BELL J:   What you do cavil with is the suggestion that it was necessary:

for Ms Smith to engage in a fine dissection of what would suffice to support a conviction –

under the provision.

MR ROBINSON:   Indeed, but this judgment goes further than that.  From the passages between 43 and 51 ‑ the passages that were put in the submissions and the draft notice of appeal and in this book show that they went further than that because this is a unanimous decision, as it were.  Two justices accepted it and the message sent strongly is that, whilst that may be the case ‑ that is, section 48(1) and section 63(3) ‑ you do not have to really touch it and that is, in my submission, not the message of the Act itself.  As this Court has been telling us for at least 15 years repeatedly, “It is the Act, stupid” – I will not say “stupid” – “It is the Act”.  You have been making us put the Act above all.

FRENCH CJ:   Well, we say statutes are important when they are in play.
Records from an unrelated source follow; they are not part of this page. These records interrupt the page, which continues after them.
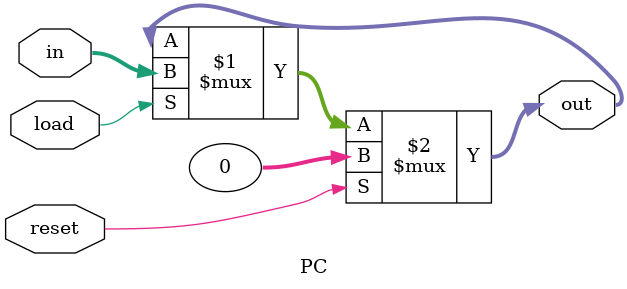
<source format=v>
module PC(
    input reset,
    input load,
    input [31:0] in,
    output [31:0] out
);
assign out = reset ? 32'b0 : (load ? in : out);
// if reset == 1 begin
//     out <= 0;
// end

// else begin
//        if load == 1 begin
//         out <= in;
//        end
// end

endmodule

</source>
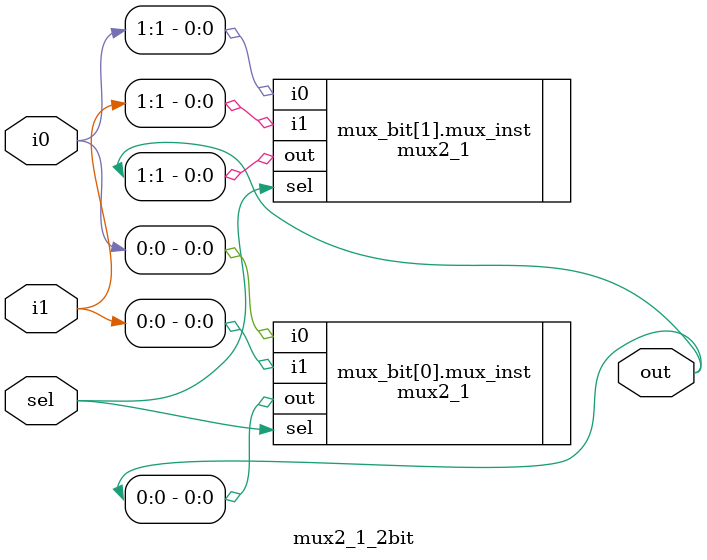
<source format=sv>
module mux2_1_2bit (
	output logic [1:0] out,
	input logic [1:0] i0,
	input logic [1:0] i1,
	input logic sel
);
	genvar k;
	generate
		for (k = 0; k < 2; k = k + 1) begin : mux_bit
			mux2_1 mux_inst (.out(out[k]), .i0(i0[k]), .i1(i1[k]), .sel(sel));
		end
	endgenerate
endmodule

</source>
MR ROBINSON:   Indeed.  And one cannot, in my respectful submission, gloss it or constrain it, and this judgment constrains it.  One thing is that the Court of Appeal between passages 43 and 49, or 50, do not use the word “consider” in circumstances of considering the statutory nexus part of it.  It has used the word “determine”, but in the context that it is used, in my submission, “determine” can be fairly read as the word “consider”.  For example, look at paragraph 43 at the bottom of page 41.  This is where her Honour has set out the issues, which we agree with, and then she says:

I have come to the conclusion that the question of the validity of the issue of the search warrant is to be resolved, not by –

construing the Crimes Act provision:

but by reference to s 48 –

And this is the start of the court’s wrong principles:

In the view that I have taken, it is unnecessary for this Court to determine whether, for conviction of an offence –

under the Crimes Act provision:

that a current judicial proceeding is in existence is an essential element, or whether . . . the alleged offender believes that a judicial proceeding is contemplated is sufficient.
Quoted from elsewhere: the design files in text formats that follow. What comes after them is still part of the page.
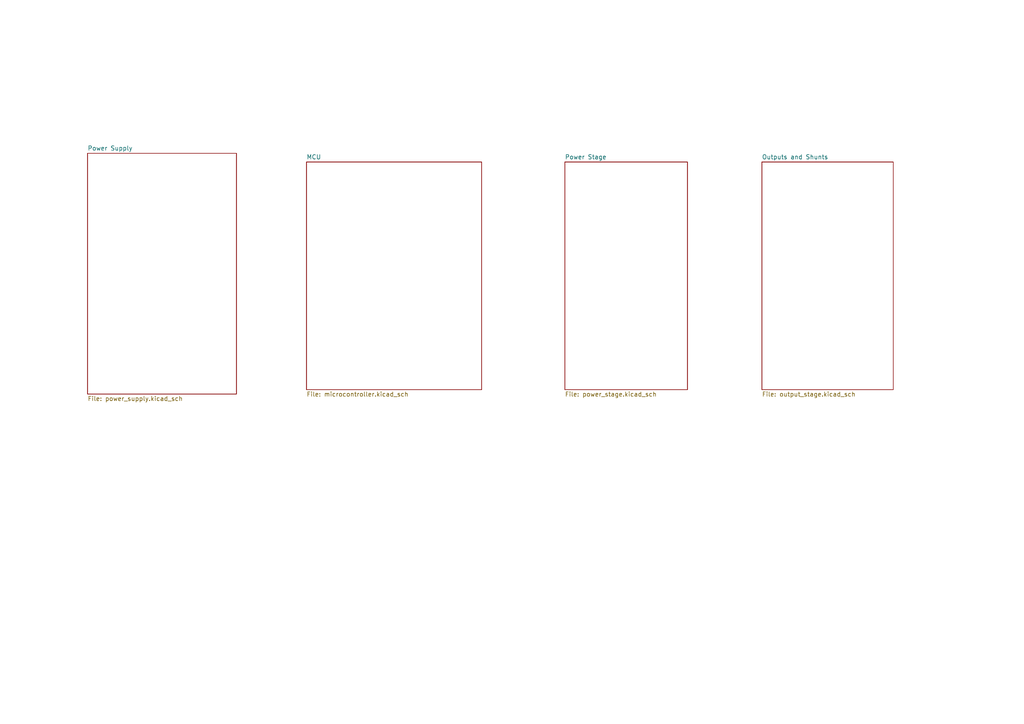
<source format=kicad_sch>
(kicad_sch (version 20211123) (generator eeschema)

  (uuid a13534e1-2c37-4692-a99c-4eada4007967)

  (paper "A4")

  


  (sheet (at 220.98 46.99) (size 38.1 66.04) (fields_autoplaced)
    (stroke (width 0.1524) (type solid) (color 0 0 0 0))
    (fill (color 0 0 0 0.0000))
    (uuid 01eceaba-0372-470e-b19c-b8e61f77bd53)
    (property "Sheet name" "Outputs and Shunts" (id 0) (at 220.98 46.2784 0)
      (effects (font (size 1.27 1.27)) (justify left bottom))
    )
    (property "Sheet file" "output_stage.kicad_sch" (id 1) (at 220.98 113.6146 0)
      (effects (font (size 1.27 1.27)) (justify left top))
    )
  )

  (sheet (at 163.83 46.99) (size 35.56 66.04) (fields_autoplaced)
    (stroke (width 0.1524) (type solid) (color 0 0 0 0))
    (fill (color 0 0 0 0.0000))
    (uuid 968088fb-1c16-45c3-b31d-62fbdb9fdbdd)
    (property "Sheet name" "Power Stage" (id 0) (at 163.83 46.2784 0)
      (effects (font (size 1.27 1.27)) (justify left bottom))
    )
    (property "Sheet file" "power_stage.kicad_sch" (id 1) (at 163.83 113.6146 0)
      (effects (font (size 1.27 1.27)) (justify left top))
    )
  )

  (sheet (at 25.4 44.45) (size 43.18 69.85) (fields_autoplaced)
    (stroke (width 0.1524) (type solid) (color 0 0 0 0))
    (fill (color 0 0 0 0.0000))
    (uuid e5c7e094-5305-4041-9a38-3256d4457e28)
    (property "Sheet name" "Power Supply" (id 0) (at 25.4 43.7384 0)
      (effects (font (size 1.27 1.27)) (justify left bottom))
    )
    (property "Sheet file" "power_supply.kicad_sch" (id 1) (at 25.4 114.8846 0)
      (effects (font (size 1.27 1.27)) (justify left top))
    )
  )

  (sheet (at 88.9 46.99) (size 50.8 66.04) (fields_autoplaced)
    (stroke (width 0.1524) (type solid) (color 0 0 0 0))
    (fill (color 0 0 0 0.0000))
    (uuid ed067bb8-caa7-448e-917b-cc2d33c8b4b7)
    (property "Sheet name" "MCU" (id 0) (at 88.9 46.2784 0)
      (effects (font (size 1.27 1.27)) (justify left bottom))
    )
    (property "Sheet file" "microcontroller.kicad_sch" (id 1) (at 88.9 113.6146 0)
      (effects (font (size 1.27 1.27)) (justify left top))
    )
  )

  (sheet_instances
    (path "/" (page "1"))
    (path "/ed067bb8-caa7-448e-917b-cc2d33c8b4b7" (page "2"))
    (path "/968088fb-1c16-45c3-b31d-62fbdb9fdbdd" (page "3"))
    (path "/01eceaba-0372-470e-b19c-b8e61f77bd53" (page "4"))
    (path "/e5c7e094-5305-4041-9a38-3256d4457e28" (page "5"))
  )
)

</source>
And that was the view of the primary trial judge, Justice Bellew:

Nowhere in the LEPR Act is there any provision which requires an eligible issuing officer to determine whether the information contained in the application as the basis for the application is capable of “sustaining” –

a charge under the Crimes Act.  So the word “determining” – and it is used in nearly every paragraph after that – is plainly, in my submission, meant to convey “consider”, or at least have an element of “consider”, so that if this judgment, for example, were written up as bullet point instructions for eligible officers across the State, it would lead them into error, in my submission.

Your Honours have already identified where the search warrant is and where the application is.  The application for the search warrant is at page 77 and your Honours can see they are after a Harley Davidson and insignia of “Rebels Outlaw Motorcycle Gang” and keys and a pistol, and remember that the charge relates to something someone said to another person.
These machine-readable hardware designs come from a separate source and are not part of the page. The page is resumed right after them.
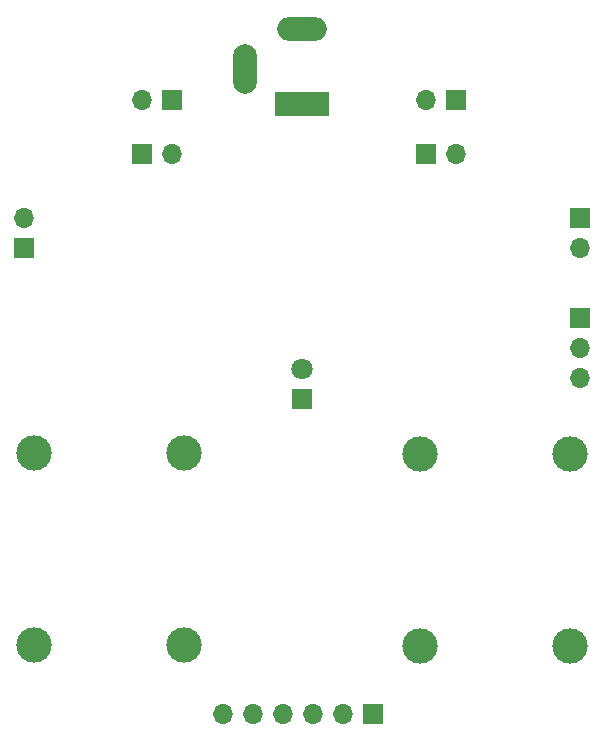
<source format=gbr>
%TF.GenerationSoftware,KiCad,Pcbnew,(6.0.7-1)-1*%
%TF.CreationDate,2022-09-17T19:20:12+02:00*%
%TF.ProjectId,overdrive,6f766572-6472-4697-9665-2e6b69636164,rev?*%
%TF.SameCoordinates,Original*%
%TF.FileFunction,Soldermask,Bot*%
%TF.FilePolarity,Negative*%
%FSLAX46Y46*%
G04 Gerber Fmt 4.6, Leading zero omitted, Abs format (unit mm)*
G04 Created by KiCad (PCBNEW (6.0.7-1)-1) date 2022-09-17 19:20:12*
%MOMM*%
%LPD*%
G01*
G04 APERTURE LIST*
%ADD10R,1.700000X1.700000*%
%ADD11O,1.700000X1.700000*%
%ADD12R,4.600000X2.000000*%
%ADD13O,4.200000X2.000000*%
%ADD14O,2.000000X4.200000*%
%ADD15C,3.000000*%
%ADD16R,1.800000X1.800000*%
%ADD17C,1.800000*%
G04 APERTURE END LIST*
D10*
%TO.C,J6*%
X91000000Y-64000000D03*
D11*
X88460000Y-64000000D03*
%TD*%
D12*
%TO.C,J2*%
X78000000Y-64300000D03*
D13*
X78000000Y-58000000D03*
D14*
X73200000Y-61400000D03*
%TD*%
D10*
%TO.C,J5*%
X67000000Y-64000000D03*
D11*
X64460000Y-64000000D03*
%TD*%
D10*
%TO.C,J3*%
X54500000Y-76540000D03*
D11*
X54500000Y-74000000D03*
%TD*%
D15*
%TO.C,J1*%
X55300000Y-110115000D03*
X55300000Y-93885000D03*
X68000000Y-110115000D03*
X68000000Y-93885000D03*
%TD*%
D10*
%TO.C,J11*%
X84000000Y-116000000D03*
D11*
X81460000Y-116000000D03*
X78920000Y-116000000D03*
X76380000Y-116000000D03*
X73840000Y-116000000D03*
X71300000Y-116000000D03*
%TD*%
D10*
%TO.C,J9*%
X101500000Y-82475000D03*
D11*
X101500000Y-85015000D03*
X101500000Y-87555000D03*
%TD*%
D10*
%TO.C,J7*%
X88460000Y-68580000D03*
D11*
X91000000Y-68580000D03*
%TD*%
D15*
%TO.C,J10*%
X100700000Y-94000000D03*
X100700000Y-110230000D03*
X88000000Y-94000000D03*
X88000000Y-110230000D03*
%TD*%
D10*
%TO.C,J8*%
X101500000Y-74000000D03*
D11*
X101500000Y-76540000D03*
%TD*%
D16*
%TO.C,D8*%
X78000000Y-89275000D03*
D17*
X78000000Y-86735000D03*
%TD*%
D10*
%TO.C,J4*%
X64460000Y-68580000D03*
D11*
X67000000Y-68580000D03*
%TD*%
M02*

</source>
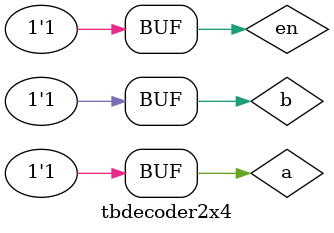
<source format=v>
module tbdecoder2x4();
wire [3:0]y;
reg a,b,en;

decoder2x4 dut(a,b,en,y);

initial
begin
en=0;
a=1'bx;
b=1'bx;
#10
en=1;
{a,b}=0;
#10
{a,b}=1;
#10
{a,b}=2;
#10
{a,b}=3;
#10
$monitor ("a=%b ,b=%b ,en=%b ",a,b,en);

end
endmodule
</source>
FRENCH CJ:   Well, if you talk to the police, yes ‑ ‑ ‑

MR ROBINSON:   If you talk to the police, they will come and take your Harley Davidson.  In any event, your Honours, the explanation is over the page at page 78.  It is all a little bit curious, but those aspects were not explored; just the power issues were explored in the Court of Appeal.  The decision of the eligible officer is at page 80.  She started the matter at 9.20, at the top of the page at about line 15.  Then your Honours see over the page at 81 she determined the matter at 9.20.  So she managed to do it in under 60 seconds and she wrote her satisfaction there on the page.

FRENCH CJ:   I think your time is up, Mr Robinson.

MR ROBINSON:   Thank you, your Honours.

FRENCH CJ:   We will not need to trouble you, Mr Game.

The Court is of the view that the decision of the Court of Appeal is attended by insufficient doubt to warrant the grant of special leave.  Special leave will be refused.

The Court now adjourns to reconstitute.